To address the low segmentation accuracy of clinical target volumes (CTVs) and critical organs (bladder, rectum, uterus) in gynecological brachytherapy (GYN-BT) CT imaging—attributed to poor soft-tissue contrast, large anatomical variability, and scarce annotated data—this study proposes a novel three-stage hierarchical learning framework: (1) self-supervised pretraining using sparse submanifold convolution, (2) multi-organ supervised fine-tuning, and (3) GYN-BT–specific fine-tuning. The resulting 3D network, GynBTNet, significantly enhances robustness for complex boundary segmentation. On a public GYN-BT dataset, it achieves Dice scores of 0.837±0.068 (CTV), 0.940±0.052 (bladder), 0.842±0.070 (rectum), and 0.871±0.047 (uterus). Moreover, GynBTNet outperforms nnU-Net and Swin-UNETR across all Hausdorff distance (HD95) and average surface distance (ASD) metrics.

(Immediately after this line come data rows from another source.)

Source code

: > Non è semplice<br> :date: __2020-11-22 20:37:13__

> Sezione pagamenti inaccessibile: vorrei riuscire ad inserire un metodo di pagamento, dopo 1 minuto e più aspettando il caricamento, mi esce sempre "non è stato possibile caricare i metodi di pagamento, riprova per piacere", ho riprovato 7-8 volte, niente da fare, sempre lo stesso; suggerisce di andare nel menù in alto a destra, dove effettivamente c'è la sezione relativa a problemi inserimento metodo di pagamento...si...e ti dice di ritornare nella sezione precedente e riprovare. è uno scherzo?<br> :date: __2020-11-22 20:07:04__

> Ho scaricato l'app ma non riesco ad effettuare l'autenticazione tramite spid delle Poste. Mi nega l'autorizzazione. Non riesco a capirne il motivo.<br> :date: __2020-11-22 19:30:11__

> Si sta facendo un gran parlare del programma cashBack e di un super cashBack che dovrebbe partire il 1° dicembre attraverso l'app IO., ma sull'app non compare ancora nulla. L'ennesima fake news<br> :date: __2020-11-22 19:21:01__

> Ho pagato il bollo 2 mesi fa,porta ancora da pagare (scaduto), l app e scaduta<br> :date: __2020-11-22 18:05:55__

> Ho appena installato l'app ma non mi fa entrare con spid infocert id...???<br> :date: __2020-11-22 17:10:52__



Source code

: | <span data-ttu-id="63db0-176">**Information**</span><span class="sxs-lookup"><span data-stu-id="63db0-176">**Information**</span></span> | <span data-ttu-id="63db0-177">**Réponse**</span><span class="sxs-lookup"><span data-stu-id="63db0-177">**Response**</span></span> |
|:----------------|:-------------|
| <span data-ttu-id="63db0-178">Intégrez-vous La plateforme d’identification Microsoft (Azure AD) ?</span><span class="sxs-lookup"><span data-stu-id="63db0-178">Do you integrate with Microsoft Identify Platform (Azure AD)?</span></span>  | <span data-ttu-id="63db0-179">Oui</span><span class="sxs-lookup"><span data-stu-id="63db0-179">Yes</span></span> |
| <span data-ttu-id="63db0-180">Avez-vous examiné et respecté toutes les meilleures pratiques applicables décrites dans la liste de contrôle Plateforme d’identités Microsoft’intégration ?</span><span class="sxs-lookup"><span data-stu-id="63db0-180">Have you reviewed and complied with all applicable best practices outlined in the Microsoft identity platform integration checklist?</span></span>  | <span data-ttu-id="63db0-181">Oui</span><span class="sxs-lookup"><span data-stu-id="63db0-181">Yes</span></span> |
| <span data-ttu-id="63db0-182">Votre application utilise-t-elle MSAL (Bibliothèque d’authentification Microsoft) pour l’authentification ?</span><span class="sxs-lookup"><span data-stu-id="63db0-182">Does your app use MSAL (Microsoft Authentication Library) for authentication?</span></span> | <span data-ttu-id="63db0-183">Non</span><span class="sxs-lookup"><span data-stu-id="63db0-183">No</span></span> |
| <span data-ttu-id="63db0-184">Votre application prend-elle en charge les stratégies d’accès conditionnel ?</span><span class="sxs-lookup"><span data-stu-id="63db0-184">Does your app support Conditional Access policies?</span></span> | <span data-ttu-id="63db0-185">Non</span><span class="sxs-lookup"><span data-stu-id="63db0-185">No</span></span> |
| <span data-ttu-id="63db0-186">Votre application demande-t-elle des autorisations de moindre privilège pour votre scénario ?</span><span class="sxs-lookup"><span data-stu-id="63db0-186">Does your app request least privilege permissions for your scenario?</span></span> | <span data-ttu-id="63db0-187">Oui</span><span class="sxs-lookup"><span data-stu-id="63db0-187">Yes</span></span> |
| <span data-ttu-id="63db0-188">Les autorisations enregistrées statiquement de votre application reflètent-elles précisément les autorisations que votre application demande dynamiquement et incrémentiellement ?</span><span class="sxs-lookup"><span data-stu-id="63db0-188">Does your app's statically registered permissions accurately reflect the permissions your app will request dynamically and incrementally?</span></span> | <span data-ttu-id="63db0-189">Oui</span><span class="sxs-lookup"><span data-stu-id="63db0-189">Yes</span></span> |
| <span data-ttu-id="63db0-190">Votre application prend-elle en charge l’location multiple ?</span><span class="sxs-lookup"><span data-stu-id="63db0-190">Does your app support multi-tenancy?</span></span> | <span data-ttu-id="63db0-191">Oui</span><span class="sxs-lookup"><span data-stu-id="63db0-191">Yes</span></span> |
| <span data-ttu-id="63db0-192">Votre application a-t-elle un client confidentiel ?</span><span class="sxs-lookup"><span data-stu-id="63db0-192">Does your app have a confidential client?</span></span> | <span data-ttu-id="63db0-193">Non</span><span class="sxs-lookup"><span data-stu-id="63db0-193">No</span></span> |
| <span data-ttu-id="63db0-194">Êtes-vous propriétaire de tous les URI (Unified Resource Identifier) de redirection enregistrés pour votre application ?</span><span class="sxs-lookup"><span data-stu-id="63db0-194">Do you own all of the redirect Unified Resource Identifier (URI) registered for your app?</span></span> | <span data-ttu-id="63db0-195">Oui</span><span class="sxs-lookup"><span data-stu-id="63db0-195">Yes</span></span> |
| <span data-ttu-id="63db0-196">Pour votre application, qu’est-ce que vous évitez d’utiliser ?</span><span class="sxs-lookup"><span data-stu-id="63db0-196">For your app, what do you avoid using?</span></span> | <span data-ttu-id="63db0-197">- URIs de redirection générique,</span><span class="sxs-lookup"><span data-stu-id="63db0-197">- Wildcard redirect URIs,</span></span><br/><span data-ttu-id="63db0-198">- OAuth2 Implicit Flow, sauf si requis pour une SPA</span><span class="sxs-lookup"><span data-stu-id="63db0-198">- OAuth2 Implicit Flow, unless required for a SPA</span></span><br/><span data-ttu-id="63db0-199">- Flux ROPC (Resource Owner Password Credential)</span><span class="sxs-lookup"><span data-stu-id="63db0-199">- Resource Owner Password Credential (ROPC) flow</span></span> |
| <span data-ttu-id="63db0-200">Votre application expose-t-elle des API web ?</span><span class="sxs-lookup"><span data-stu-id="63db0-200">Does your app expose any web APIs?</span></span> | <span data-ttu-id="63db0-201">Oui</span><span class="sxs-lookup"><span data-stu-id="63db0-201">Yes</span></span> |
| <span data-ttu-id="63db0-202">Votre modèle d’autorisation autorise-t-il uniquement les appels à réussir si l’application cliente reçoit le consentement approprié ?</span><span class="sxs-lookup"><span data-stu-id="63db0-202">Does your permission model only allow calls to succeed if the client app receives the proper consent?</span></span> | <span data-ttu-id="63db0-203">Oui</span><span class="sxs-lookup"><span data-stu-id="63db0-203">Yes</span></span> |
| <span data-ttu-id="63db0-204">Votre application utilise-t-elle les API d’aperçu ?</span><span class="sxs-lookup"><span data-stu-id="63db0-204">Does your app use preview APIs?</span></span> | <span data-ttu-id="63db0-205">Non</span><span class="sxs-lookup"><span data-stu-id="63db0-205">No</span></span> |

Purpose: Accurate segmentation of clinical target volumes (CTV) and organs-at-risk is crucial for optimizing gynecologic brachytherapy (GYN-BT) treatment planning. However, anatomical variability, low soft-tissue contrast in CT imaging, and limited annotated datasets pose significant challenges. This study presents GynBTNet, a novel multi-stage learning framework designed to enhance segmentation performance through self-supervised pretraining and hierarchical fine-tuning strategies. Methods: GynBTNet employs a three-stage training strategy: (1) self-supervised pretraining on large-scale CT datasets using sparse submanifold convolution to capture robust anatomical representations, (2) supervised fine-tuning on a comprehensive multi-organ segmentation dataset to refine feature extraction, and (3) task-specific fine-tuning on a dedicated GYN-BT dataset to optimize segmentation performance for clinical applications. The model was evaluated against state-of-the-art methods using the Dice Similarity Coefficient (DSC), 95th percentile Hausdorff Distance (HD95), and Average Surface Distance (ASD). Results: Our GynBTNet achieved superior segmentation performance, significantly outperforming nnU-Net and Swin-UNETR. Notably, it yielded a DSC of 0.837 +/- 0.068 for CTV, 0.940 +/- 0.052 for the bladder, 0.842 +/- 0.070 for the rectum, and 0.871 +/- 0.047 for the uterus, with reduced HD95 and ASD compared to baseline models. Self-supervised pretraining led to consistent performance improvements, particularly for structures with complex boundaries. However, segmentation of the sigmoid colon remained challenging, likely due to anatomical ambiguities and inter-patient variability. Statistical significance analysis confirmed that GynBTNet's improvements were significant compared to baseline models.